This capability is intended for debugging only, and is not designed for production environments.
Enable the XCP Edge Debug Endpoint
The Debug endpoint is disabled by default. Set the ENABLE_XCP_EDGE_DEBUG_ENDPOINTS environment variable and wait for the edge deployment to restart; the internal debug endpoint is then available on port 8090
kubectl set env -n istio-system deployment/edge ENABLE_XCP_EDGE_DEBUG_ENDPOINTS=true
# wait for the edge deployment to restart
kubectl port-forward deployment/edge -n istio-system 8090:8090
Query the Internal Debug Endpoint
Query the debug endpoint as follows:
curl -s "http://localhost:8090/debug/gateway-reconcile-diff?namespace=bookinfo"
curl -s "http://localhost:8090/debug/gateway-reconcile-diff?namespace=bookinfo&name=bookinfo-gw"
The response for a Gateway Deployment explains if a Gateway needs to be restarted, and provides a reason:
{
"gateways": [
{
"name": "bookinfo-gw ",
"namespace": "bookinfo",
"kind": "GatewayDeployment",
"revision": "stable",
"reconcileEnabled": false,
"reconcileDisabledReason": "revision_api_disabled",
"diff": {
"deployment": {
"hasChanges": true,
"summary": "Container image tag changed: 1.24.2 -> 1.24.4",
"willCauseRestart": true,
"patch": "--- current\n+++ desired\n@@ -5 +5 @@\n- image: istio/proxyv2:1.24.2\n+ image: istio/proxyv2:1.24.4"
},
"service": { "hasChanges": false },
"serviceAccount": { "hasChanges": false },
"hpa": { "hasChanges": false }
}
}
],
"summary": {
"total": 47,
"withChanges": 3,
"willCauseRestart": 2,
"paused": 45,
"enabled": 2
}
}
Metrics and Observability
Monitor the status of gateway reconciliation.
| Metric | Type | Labels | Description |
|---|---|---|---|
gateway_reconcile_skipped_total | Counter | gateway_type, reason, namespace, name | Incremented each time a gateway reconciliation is skipped due to gwReconcile. reason values: object_label_disabled, namespace_api_disabled, revision_api_disabled |
gateway_reconcile_paused | Gauge | gateway_type, namespace, name | Set to 1 when a gateway is paused, 0 when active.

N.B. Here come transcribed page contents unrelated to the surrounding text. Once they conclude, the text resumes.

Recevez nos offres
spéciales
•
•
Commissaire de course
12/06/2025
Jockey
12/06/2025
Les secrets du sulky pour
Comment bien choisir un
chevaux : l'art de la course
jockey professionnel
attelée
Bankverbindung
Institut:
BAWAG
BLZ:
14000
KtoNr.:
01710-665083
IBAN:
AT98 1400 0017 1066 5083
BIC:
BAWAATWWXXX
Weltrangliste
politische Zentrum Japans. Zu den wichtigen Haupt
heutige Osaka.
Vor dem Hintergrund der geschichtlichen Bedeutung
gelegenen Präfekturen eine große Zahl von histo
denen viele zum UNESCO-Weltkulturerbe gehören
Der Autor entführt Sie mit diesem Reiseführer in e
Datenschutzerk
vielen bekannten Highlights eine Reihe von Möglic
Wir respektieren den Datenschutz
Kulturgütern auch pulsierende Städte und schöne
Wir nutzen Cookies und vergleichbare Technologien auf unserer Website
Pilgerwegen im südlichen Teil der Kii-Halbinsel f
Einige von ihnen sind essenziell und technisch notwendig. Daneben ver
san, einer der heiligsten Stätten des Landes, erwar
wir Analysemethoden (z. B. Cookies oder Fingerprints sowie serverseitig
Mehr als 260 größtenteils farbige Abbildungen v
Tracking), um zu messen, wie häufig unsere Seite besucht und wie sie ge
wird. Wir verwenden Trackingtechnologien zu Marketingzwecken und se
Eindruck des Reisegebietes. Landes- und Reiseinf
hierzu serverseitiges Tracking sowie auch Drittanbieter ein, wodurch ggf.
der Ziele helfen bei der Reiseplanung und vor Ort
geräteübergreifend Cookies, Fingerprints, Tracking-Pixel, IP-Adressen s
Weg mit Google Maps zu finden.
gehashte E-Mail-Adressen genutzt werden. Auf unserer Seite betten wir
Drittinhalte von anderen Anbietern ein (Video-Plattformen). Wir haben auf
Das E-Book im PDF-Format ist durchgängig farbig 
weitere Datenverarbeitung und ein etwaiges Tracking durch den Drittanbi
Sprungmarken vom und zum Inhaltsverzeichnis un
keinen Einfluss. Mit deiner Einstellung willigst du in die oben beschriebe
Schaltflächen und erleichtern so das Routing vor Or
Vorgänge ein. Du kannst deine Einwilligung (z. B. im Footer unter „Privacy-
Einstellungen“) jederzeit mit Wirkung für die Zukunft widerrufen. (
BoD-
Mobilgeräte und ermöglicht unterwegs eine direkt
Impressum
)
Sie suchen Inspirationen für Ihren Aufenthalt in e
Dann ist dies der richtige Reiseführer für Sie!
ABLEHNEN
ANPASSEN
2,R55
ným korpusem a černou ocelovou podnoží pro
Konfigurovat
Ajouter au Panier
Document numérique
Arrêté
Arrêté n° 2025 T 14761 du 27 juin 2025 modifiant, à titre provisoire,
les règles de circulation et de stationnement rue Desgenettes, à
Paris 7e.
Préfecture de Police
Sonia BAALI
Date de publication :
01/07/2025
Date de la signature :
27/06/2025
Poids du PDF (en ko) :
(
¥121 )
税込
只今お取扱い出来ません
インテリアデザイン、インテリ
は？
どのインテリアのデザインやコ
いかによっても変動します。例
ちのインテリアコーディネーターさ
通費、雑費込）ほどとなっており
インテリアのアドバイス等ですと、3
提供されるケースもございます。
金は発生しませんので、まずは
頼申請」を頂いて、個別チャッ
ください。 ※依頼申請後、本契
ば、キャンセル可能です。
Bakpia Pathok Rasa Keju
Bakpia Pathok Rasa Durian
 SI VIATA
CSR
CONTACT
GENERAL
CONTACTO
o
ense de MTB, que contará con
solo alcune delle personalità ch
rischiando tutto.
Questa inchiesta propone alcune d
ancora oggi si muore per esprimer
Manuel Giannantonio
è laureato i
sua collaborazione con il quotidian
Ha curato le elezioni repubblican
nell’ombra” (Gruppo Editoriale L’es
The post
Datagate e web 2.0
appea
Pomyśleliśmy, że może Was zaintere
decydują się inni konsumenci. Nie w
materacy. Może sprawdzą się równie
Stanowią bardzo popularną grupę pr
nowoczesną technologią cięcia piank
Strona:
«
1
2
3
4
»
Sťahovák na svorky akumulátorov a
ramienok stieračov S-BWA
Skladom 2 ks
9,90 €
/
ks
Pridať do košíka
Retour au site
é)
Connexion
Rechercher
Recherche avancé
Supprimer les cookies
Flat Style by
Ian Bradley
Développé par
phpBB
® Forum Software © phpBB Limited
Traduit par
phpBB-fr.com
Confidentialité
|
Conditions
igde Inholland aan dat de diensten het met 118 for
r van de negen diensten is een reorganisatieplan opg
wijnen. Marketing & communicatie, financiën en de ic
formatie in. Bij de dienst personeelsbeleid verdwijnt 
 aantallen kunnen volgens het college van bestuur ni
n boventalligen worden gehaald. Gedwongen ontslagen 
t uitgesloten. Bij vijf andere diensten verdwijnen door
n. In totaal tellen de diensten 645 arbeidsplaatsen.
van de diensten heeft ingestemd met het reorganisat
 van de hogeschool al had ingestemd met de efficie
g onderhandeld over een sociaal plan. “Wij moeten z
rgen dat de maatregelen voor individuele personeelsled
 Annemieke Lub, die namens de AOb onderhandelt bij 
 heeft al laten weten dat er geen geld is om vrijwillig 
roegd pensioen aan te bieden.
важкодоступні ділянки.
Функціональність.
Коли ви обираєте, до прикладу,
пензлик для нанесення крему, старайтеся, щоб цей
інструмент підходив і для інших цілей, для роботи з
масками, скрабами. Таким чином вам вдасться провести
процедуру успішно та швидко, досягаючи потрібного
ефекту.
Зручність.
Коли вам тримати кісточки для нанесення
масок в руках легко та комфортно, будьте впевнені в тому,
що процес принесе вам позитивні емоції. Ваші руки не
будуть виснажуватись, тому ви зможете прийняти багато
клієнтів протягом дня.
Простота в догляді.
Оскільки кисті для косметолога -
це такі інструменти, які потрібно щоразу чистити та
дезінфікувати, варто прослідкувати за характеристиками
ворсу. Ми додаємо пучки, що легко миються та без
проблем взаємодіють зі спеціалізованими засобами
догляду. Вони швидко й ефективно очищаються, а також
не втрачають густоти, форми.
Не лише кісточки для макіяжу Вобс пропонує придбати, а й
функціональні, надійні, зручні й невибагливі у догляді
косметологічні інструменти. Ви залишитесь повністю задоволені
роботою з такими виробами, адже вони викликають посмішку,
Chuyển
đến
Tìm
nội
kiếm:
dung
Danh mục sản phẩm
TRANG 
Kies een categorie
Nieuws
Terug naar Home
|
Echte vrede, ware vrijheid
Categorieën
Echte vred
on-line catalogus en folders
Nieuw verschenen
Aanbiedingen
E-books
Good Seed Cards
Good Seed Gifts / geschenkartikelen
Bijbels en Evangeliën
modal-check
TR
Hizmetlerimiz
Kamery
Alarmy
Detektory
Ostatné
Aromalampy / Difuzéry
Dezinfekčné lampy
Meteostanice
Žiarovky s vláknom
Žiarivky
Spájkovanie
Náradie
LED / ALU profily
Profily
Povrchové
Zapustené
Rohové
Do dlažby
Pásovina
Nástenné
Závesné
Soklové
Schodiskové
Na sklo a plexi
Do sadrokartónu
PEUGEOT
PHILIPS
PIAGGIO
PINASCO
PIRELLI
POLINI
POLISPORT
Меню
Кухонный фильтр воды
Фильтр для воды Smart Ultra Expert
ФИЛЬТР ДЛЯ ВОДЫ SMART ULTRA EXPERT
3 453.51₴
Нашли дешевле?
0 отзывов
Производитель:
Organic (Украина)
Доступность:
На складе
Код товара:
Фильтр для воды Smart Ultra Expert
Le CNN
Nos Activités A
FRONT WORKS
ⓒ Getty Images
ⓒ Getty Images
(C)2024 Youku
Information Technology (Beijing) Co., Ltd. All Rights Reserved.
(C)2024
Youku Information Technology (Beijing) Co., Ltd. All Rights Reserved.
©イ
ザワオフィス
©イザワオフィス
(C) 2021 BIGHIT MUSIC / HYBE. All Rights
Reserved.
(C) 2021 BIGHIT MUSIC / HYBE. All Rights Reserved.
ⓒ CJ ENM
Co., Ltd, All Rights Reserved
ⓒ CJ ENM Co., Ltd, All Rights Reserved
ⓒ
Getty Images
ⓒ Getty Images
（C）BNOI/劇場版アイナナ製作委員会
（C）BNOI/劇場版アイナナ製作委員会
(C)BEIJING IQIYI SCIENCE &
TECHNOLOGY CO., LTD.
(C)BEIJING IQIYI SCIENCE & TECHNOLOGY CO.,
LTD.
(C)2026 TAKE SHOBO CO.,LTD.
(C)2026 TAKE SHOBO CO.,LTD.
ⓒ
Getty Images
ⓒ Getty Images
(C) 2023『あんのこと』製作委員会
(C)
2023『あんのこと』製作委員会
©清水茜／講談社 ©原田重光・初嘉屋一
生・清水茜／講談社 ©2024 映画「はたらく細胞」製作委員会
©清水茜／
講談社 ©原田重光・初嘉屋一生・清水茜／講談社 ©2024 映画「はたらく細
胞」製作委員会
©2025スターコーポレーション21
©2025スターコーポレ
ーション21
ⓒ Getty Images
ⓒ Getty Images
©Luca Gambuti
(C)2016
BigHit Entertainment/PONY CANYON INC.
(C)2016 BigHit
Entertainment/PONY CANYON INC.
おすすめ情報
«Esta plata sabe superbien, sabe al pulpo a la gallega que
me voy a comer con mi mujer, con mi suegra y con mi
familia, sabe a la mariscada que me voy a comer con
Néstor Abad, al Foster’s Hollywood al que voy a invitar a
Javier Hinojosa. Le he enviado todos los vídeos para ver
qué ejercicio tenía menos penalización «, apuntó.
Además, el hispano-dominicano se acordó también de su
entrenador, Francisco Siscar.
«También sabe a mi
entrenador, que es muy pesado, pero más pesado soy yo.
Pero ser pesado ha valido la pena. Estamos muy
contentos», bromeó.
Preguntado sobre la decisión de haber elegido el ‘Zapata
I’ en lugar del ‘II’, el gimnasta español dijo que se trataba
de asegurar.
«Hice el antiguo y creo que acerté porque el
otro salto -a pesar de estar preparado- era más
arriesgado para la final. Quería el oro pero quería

Enables alerting on "how many gateways are frozen" and kubectl wait-style monitoring |
gateway_reconcile_drift_detected | Counter | gateway_type, namespace, name | Incremented when the dry-run endpoint detects a diff between desired and actual state (post-1.14) |
gateway_deletion_protected_total | Counter | gateway_type, namespace, name | Incremented when gateway deletion is blocked by lifecycle protection (post-1.14) |
For example, to list the Gateways where reconciliation is paused:
kubectl port-forward -n istio-system service/xcp-operator-edge 8084:8080
curl -s http://localhost:8084/metrics | grep gateway_reconcile_paused
# HELP xcp_edge_operator_gateway_reconcile_paused Whether gateway reconciliation is currently paused (1=paused, 0=active)
# TYPE xcp_edge_operator_gateway_reconcile_paused gauge
xcp_edge_operator_gateway_reconcile_paused{gateway_name="unified-3791488a-1e64-4b7e-88f4-8df13a802786",gateway_namespace="istio-system",gateway_type="unified_gateway"} 1
The gateway_ignored_total gauge gets a new reason value to distinguish user-intentional skips from automatic revision mismatch skips:
const (
revisionMismatchReason = "revision_mismatch" // existing
gwReconcileDisabledReason = "reconcile_disabled" // NEW
)
Gateway Reconciliation Alert Rules
| Alert | PromQL | For | Severity | Description |
|---|---|---|---|---|
GatewayReconcilePausedTooLong | gateway_reconcile_paused == 1 | 7d | Warning | Gateway reconciliation has been paused for over 7 days. This may indicate a forgotten freeze after an upgrade. |
AllGatewaysFrozen | count(gateway_reconcile_paused == 1) == count(gateway_reconcile_paused) | 1h | Warning | All gateways have reconciliation paused. No gateways are being actively managed. |
GatewayReconcileSkippedRate | rate(gateway_reconcile_skipped_total[5m]) > 0 | 1h | Info | Gateway reconciliation is being actively skipped. This is expected during maintenance windows. |